Bakan Yılmaz konuşmasının devamında ise şunları söyledi:
"Türkiye'de şu andaki mevcut sistem doğru mudur' diye herkese soruyoruz. 'Doğru değil' diyorlar, peki doğru olmayan sistemin devamını savunmak doğru mudur O da doğru değildir. Ama niye savunuyorsunuz Zaten bir Tayyip Erdoğan karşıtlığı var, AK Parti karşıtlığı var. Bazı yerlerde hepsi bir araya geliyor. 2014'teki Cumhurbaşkanlığı seçiminde olduğu gibi. 16 parti bir araya geliyor bir de buna bazen Almanya bazen de terör örgütleri ekleniyor. Ayrı bir geniş cephe kuruluyor. Ama elini vicdanına koyan bir kimse bakar ki Türkiye'nin kurtuluşu bu yeni gelecek sistemdedir. Türkiye'deki sistemin adı belirsizliktir. İsmi parlamenter demokratik sistem ama parlamenter demokratik sistemlerde cumhurbaşkanına bu kadar yetki verilmez. Niye bu yetkiyi verdiler, cumhurbaşkanını güçlü kılmak istediler. Niye cumhurbaşkanını millet seçmiyor. Ankara'dan seçime dahil olanlar zamanı gelince muhtıra verenler, zamanı gelince yönlendirme yapanlar, zamanı gelince Cumhurbaşkanını tehdit edenler 'biz her nasılsa Ankara'daki milletvekillerini de bir şekilde yola getiririz ama milleti yola getiremeyiz' diye düşündüler.

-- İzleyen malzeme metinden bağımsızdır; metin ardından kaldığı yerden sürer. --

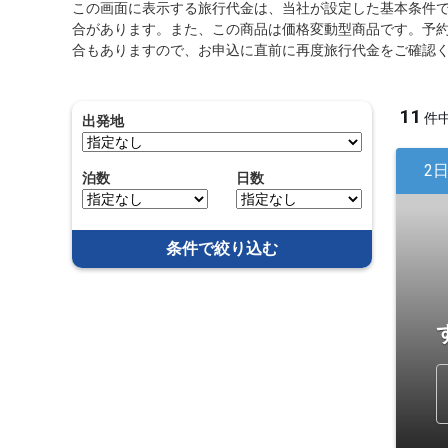
この画面に表示する旅行代金は、当社が設定した基本条件
合があります。また、この商品は価格変動型商品です。予
合もありますので、お申込に直前に再度旅行代金をご確認
11
件
出発地
2
泊数
日数
条件で絞り込む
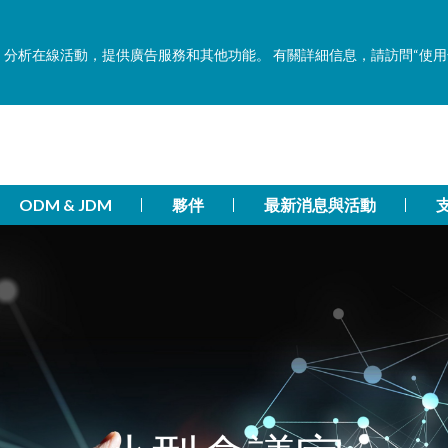
功能，分析在線活動，提供廣告服務和其他功能。 有關詳細信息，請訪問“使
ODM & JDM
夥伴
最新消息與活動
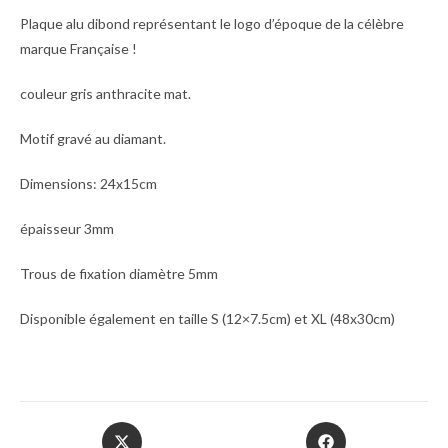
Plaque alu dibond représentant le logo d’époque de la célèbre
marque Française !
couleur gris anthracite mat.
Motif gravé au diamant.
Dimensions: 24x15cm
épaisseur 3mm
Trous de fixation diamètre 5mm
Disponible également en taille S (12×7.5cm) et XL (48x30cm)
Opens
Opens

VESAYET MAKAMI OLUŞTURDULAR
Milletin seçmiş olduğu hükümete fren görevi görmesi ve biraz zapturapta alabilmek için bir vesayet makamı oluşturdular. Bunun en güzel örneğini Erbakan döneminde gördük. Bu kadar çok yetki verdiniz cumhurbaşkanına, hiçbir sorumluluğu da yok. Cumhurbaşkanı tek başına yapmış olduğu eylem ve işlemlerden dolayı zaten sorumlu değil. Başbakan ve bakanlarla imzalanan kararnamelerden dolayı da sorumluluk başbakan ve ilgili bakana aittir. Dünyanın hiç bir yerinde bu kadar yetki kullanıp da bu kadar sorumsuz olan hiçbir kimse de yok. Neden Çünkü bu mevkiye bir siyasetçinin, milletin içinden çıkan bir milletin adamının geleceğini düşünmediler."